Start of Dataset
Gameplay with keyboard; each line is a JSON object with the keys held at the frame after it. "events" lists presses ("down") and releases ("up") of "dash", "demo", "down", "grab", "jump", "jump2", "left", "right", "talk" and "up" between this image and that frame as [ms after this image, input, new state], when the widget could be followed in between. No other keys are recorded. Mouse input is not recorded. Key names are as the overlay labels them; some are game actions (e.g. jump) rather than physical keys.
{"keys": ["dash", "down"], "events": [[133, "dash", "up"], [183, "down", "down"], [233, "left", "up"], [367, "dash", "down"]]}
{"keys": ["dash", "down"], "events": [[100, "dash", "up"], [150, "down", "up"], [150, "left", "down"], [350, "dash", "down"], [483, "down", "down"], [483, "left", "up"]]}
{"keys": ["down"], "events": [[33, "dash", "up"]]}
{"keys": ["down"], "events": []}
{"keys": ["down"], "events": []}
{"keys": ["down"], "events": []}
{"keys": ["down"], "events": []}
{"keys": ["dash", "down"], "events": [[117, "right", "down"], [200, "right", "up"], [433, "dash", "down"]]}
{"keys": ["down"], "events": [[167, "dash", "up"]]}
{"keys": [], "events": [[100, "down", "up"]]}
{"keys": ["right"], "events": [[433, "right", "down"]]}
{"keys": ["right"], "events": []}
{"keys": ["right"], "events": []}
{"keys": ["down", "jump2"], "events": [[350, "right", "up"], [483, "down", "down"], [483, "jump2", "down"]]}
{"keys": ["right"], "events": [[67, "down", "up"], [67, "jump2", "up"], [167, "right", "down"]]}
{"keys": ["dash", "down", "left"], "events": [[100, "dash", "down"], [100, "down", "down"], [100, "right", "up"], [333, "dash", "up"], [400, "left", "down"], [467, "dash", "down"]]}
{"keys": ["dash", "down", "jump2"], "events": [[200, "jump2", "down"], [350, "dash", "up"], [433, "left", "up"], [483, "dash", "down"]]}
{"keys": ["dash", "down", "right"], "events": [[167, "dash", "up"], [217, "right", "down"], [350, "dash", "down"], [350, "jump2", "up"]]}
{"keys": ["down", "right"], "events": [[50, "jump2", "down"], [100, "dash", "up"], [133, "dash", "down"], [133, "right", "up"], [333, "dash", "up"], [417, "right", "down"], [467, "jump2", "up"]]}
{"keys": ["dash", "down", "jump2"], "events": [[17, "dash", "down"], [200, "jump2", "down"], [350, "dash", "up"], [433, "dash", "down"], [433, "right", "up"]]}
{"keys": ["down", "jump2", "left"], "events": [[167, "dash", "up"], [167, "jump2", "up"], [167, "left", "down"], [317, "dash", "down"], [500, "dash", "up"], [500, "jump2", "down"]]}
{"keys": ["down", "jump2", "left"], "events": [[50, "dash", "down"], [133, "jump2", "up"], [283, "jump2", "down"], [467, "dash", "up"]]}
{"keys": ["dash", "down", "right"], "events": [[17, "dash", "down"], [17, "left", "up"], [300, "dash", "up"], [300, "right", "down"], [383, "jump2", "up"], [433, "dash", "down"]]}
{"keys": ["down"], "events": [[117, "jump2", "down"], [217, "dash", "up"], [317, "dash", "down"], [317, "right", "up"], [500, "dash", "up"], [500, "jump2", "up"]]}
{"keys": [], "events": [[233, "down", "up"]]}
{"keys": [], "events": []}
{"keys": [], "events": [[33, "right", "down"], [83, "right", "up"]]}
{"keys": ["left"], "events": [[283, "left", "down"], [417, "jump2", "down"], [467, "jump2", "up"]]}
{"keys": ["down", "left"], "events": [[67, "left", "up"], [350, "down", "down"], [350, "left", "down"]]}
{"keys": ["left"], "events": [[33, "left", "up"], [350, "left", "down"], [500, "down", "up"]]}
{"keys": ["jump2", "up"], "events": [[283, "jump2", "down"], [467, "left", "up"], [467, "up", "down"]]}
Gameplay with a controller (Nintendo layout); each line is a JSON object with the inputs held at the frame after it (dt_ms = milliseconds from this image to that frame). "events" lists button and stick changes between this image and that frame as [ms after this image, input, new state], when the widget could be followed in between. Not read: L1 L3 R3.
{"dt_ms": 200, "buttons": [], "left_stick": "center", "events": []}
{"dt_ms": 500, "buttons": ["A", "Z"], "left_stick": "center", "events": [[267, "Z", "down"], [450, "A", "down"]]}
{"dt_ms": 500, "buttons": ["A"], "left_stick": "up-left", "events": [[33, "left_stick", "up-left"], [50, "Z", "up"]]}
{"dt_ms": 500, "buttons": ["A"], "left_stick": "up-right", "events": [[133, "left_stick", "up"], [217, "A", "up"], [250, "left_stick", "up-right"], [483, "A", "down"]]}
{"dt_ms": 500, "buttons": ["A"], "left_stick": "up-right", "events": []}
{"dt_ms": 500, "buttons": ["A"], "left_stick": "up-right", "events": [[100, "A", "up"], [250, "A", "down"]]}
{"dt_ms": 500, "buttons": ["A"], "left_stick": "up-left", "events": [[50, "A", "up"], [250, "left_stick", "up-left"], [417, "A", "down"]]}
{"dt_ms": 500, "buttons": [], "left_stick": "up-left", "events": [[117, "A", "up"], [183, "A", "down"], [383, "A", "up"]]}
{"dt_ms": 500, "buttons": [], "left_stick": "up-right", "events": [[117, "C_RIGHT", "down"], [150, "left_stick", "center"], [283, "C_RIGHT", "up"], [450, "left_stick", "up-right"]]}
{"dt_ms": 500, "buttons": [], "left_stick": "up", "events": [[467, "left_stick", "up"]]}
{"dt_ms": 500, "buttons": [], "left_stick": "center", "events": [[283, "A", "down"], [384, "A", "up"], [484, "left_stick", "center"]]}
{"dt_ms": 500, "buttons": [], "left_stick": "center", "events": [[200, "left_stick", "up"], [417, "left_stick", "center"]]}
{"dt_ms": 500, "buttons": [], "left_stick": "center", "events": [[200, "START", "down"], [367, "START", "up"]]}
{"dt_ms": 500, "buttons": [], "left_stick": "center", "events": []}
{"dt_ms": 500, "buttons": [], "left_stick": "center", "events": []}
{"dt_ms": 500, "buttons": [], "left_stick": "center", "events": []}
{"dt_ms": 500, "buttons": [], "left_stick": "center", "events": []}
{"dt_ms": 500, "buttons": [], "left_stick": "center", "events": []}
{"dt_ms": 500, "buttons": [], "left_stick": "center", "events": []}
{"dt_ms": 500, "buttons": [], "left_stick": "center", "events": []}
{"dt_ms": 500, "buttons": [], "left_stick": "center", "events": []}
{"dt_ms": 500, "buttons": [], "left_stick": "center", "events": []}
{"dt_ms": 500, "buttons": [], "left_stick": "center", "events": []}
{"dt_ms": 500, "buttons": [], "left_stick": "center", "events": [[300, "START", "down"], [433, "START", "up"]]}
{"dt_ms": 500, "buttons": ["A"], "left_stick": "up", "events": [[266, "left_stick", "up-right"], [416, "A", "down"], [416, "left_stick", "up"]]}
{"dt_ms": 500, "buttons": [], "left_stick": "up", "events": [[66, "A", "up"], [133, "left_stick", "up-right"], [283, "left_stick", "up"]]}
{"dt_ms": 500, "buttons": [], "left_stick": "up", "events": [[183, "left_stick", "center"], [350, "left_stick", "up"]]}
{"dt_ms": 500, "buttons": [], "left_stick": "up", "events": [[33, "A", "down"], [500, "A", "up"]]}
End of Dataset
Would you please write out the entries again exactly?

Gameplay with keyboard; each line is a JSON object with the keys held at the frame after it. "events" lists presses ("down") and releases ("up") of "dash", "demo", "down", "grab", "jump", "jump2", "left", "right", "talk" and "up" between this image and that frame as [ms after this image, input, new state], when the widget could be followed in between. No other keys are recorded. Mouse input is not recorded. Key names are as the overlay labels them; some are game actions (e.g. jump) rather than physical keys.
{"keys": ["dash", "down"], "events": [[133, "dash", "up"], [183, "down", "down"], [233, "left", "up"], [367, "dash", "down"]]}
{"keys": ["dash", "down"], "events": [[100, "dash", "up"], [150, "down", "up"], [150, "left", "down"], [350, "dash", "down"], [483, "down", "down"], [483, "left", "up"]]}
{"keys": ["down"], "events": [[33, "dash", "up"]]}
{"keys": ["down"], "events": []}
{"keys": ["down"], "events": []}
{"keys": ["down"], "events": []}
{"keys": ["down"], "events": []}
{"keys": ["dash", "down"], "events": [[117, "right", "down"], [200, "right", "up"], [433, "dash", "down"]]}
{"keys": ["down"], "events": [[167, "dash", "up"]]}
{"keys": [], "events": [[100, "down", "up"]]}
{"keys": ["right"], "events": [[433, "right", "down"]]}
{"keys": ["right"], "events": []}
{"keys": ["right"], "events": []}
{"keys": ["down", "jump2"], "events": [[350, "right", "up"], [483, "down", "down"], [483, "jump2", "down"]]}
{"keys": ["right"], "events": [[67, "down", "up"], [67, "jump2", "up"], [167, "right", "down"]]}
{"keys": ["dash", "down", "left"], "events": [[100, "dash", "down"], [100, "down", "down"], [100, "right", "up"], [333, "dash", "up"], [400, "left", "down"], [467, "dash", "down"]]}
{"keys": ["dash", "down", "jump2"], "events": [[200, "jump2", "down"], [350, "dash", "up"], [433, "left", "up"], [483, "dash", "down"]]}
{"keys": ["dash", "down", "right"], "events": [[167, "dash", "up"], [217, "right", "down"], [350, "dash", "down"], [350, "jump2", "up"]]}
{"keys": ["down", "right"], "events": [[50, "jump2", "down"], [100, "dash", "up"], [133, "dash", "down"], [133, "right", "up"], [333, "dash", "up"], [417, "right", "down"], [467, "jump2", "up"]]}
{"keys": ["dash", "down", "jump2"], "events": [[17, "dash", "down"], [200, "jump2", "down"], [350, "dash", "up"], [433, "dash", "down"], [433, "right", "up"]]}
{"keys": ["down", "jump2", "left"], "events": [[167, "dash", "up"], [167, "jump2", "up"], [167, "left", "down"], [317, "dash", "down"], [500, "dash", "up"], [500, "jump2", "down"]]}
{"keys": ["down", "jump2", "left"], "events": [[50, "dash", "down"], [133, "jump2", "up"], [283, "jump2", "down"], [467, "dash", "up"]]}
{"keys": ["dash", "down", "right"], "events": [[17, "dash", "down"], [17, "left", "up"], [300, "dash", "up"], [300, "right", "down"], [383, "jump2", "up"], [433, "dash", "down"]]}
{"keys": ["down"], "events": [[117, "jump2", "down"], [217, "dash", "up"], [317, "dash", "down"], [317, "right", "up"], [500, "dash", "up"], [500, "jump2", "up"]]}
{"keys": [], "events": [[233, "down", "up"]]}
{"keys": [], "events": []}
{"keys": [], "events": [[33, "right", "down"], [83, "right", "up"]]}
{"keys": ["left"], "events": [[283, "left", "down"], [417, "jump2", "down"], [467, "jump2", "up"]]}
{"keys": ["down", "left"], "events": [[67, "left", "up"], [350, "down", "down"], [350, "left", "down"]]}
{"keys": ["left"], "events": [[33, "left", "up"], [350, "left", "down"], [500, "down", "up"]]}
{"keys": ["jump2", "up"], "events": [[283, "jump2", "down"], [467, "left", "up"], [467, "up", "down"]]}
Gameplay with a controller (Nintendo layout); each line is a JSON object with the inputs held at the frame after it (dt_ms = milliseconds from this image to that frame). "events" lists button and stick changes between this image and that frame as [ms after this image, input, new state], when the widget could be followed in between. Not read: L1 L3 R3.
{"dt_ms": 200, "buttons": [], "left_stick": "center", "events": []}
{"dt_ms": 500, "buttons": ["A", "Z"], "left_stick": "center", "events": [[267, "Z", "down"], [450, "A", "down"]]}
{"dt_ms": 500, "buttons": ["A"], "left_stick": "up-left", "events": [[33, "left_stick", "up-left"], [50, "Z", "up"]]}
{"dt_ms": 500, "buttons": ["A"], "left_stick": "up-right", "events": [[133, "left_stick", "up"], [217, "A", "up"], [250, "left_stick", "up-right"], [483, "A", "down"]]}
{"dt_ms": 500, "buttons": ["A"], "left_stick": "up-right", "events": []}
{"dt_ms": 500, "buttons": ["A"], "left_stick": "up-right", "events": [[100, "A", "up"], [250, "A", "down"]]}
{"dt_ms": 500, "buttons": ["A"], "left_stick": "up-left", "events": [[50, "A", "up"], [250, "left_stick", "up-left"], [417, "A", "down"]]}
{"dt_ms": 500, "buttons": [], "left_stick": "up-left", "events": [[117, "A", "up"], [183, "A", "down"], [383, "A", "up"]]}
{"dt_ms": 500, "buttons": [], "left_stick": "up-right", "events": [[117, "C_RIGHT", "down"], [150, "left_stick", "center"], [283, "C_RIGHT", "up"], [450, "left_stick", "up-right"]]}
{"dt_ms": 500, "buttons": [], "left_stick": "up", "events": [[467, "left_stick", "up"]]}
{"dt_ms": 500, "buttons": [], "left_stick": "center", "events": [[283, "A", "down"], [384, "A", "up"], [484, "left_stick", "center"]]}
{"dt_ms": 500, "buttons": [], "left_stick": "center", "events": [[200, "left_stick", "up"], [417, "left_stick", "center"]]}
{"dt_ms": 500, "buttons": [], "left_stick": "center", "events": [[200, "START", "down"], [367, "START", "up"]]}
{"dt_ms": 500, "buttons": [], "left_stick": "center", "events": []}
{"dt_ms": 500, "buttons": [], "left_stick": "center", "events": []}
{"dt_ms": 500, "buttons": [], "left_stick": "center", "events": []}
{"dt_ms": 500, "buttons": [], "left_stick": "center", "events": []}
{"dt_ms": 500, "buttons": [], "left_stick": "center", "events": []}
{"dt_ms": 500, "buttons": [], "left_stick": "center", "events": []}
{"dt_ms": 500, "buttons": [], "left_stick": "center", "events": []}
{"dt_ms": 500, "buttons": [], "left_stick": "center", "events": []}
{"dt_ms": 500, "buttons": [], "left_stick": "center", "events": []}
{"dt_ms": 500, "buttons": [], "left_stick": "center", "events": []}
{"dt_ms": 500, "buttons": [], "left_stick": "center", "events": [[300, "START", "down"], [433, "START", "up"]]}
{"dt_ms": 500, "buttons": ["A"], "left_stick": "up", "events": [[266, "left_stick", "up-right"], [416, "A", "down"], [416, "left_stick", "up"]]}
{"dt_ms": 500, "buttons": [], "left_stick": "up", "events": [[66, "A", "up"], [133, "left_stick", "up-right"], [283, "left_stick", "up"]]}
{"dt_ms": 500, "buttons": [], "left_stick": "up", "events": [[183, "left_stick", "center"], [350, "left_stick", "up"]]}
{"dt_ms": 500, "buttons": [], "left_stick": "up", "events": [[33, "A", "down"], [500, "A", "up"]]}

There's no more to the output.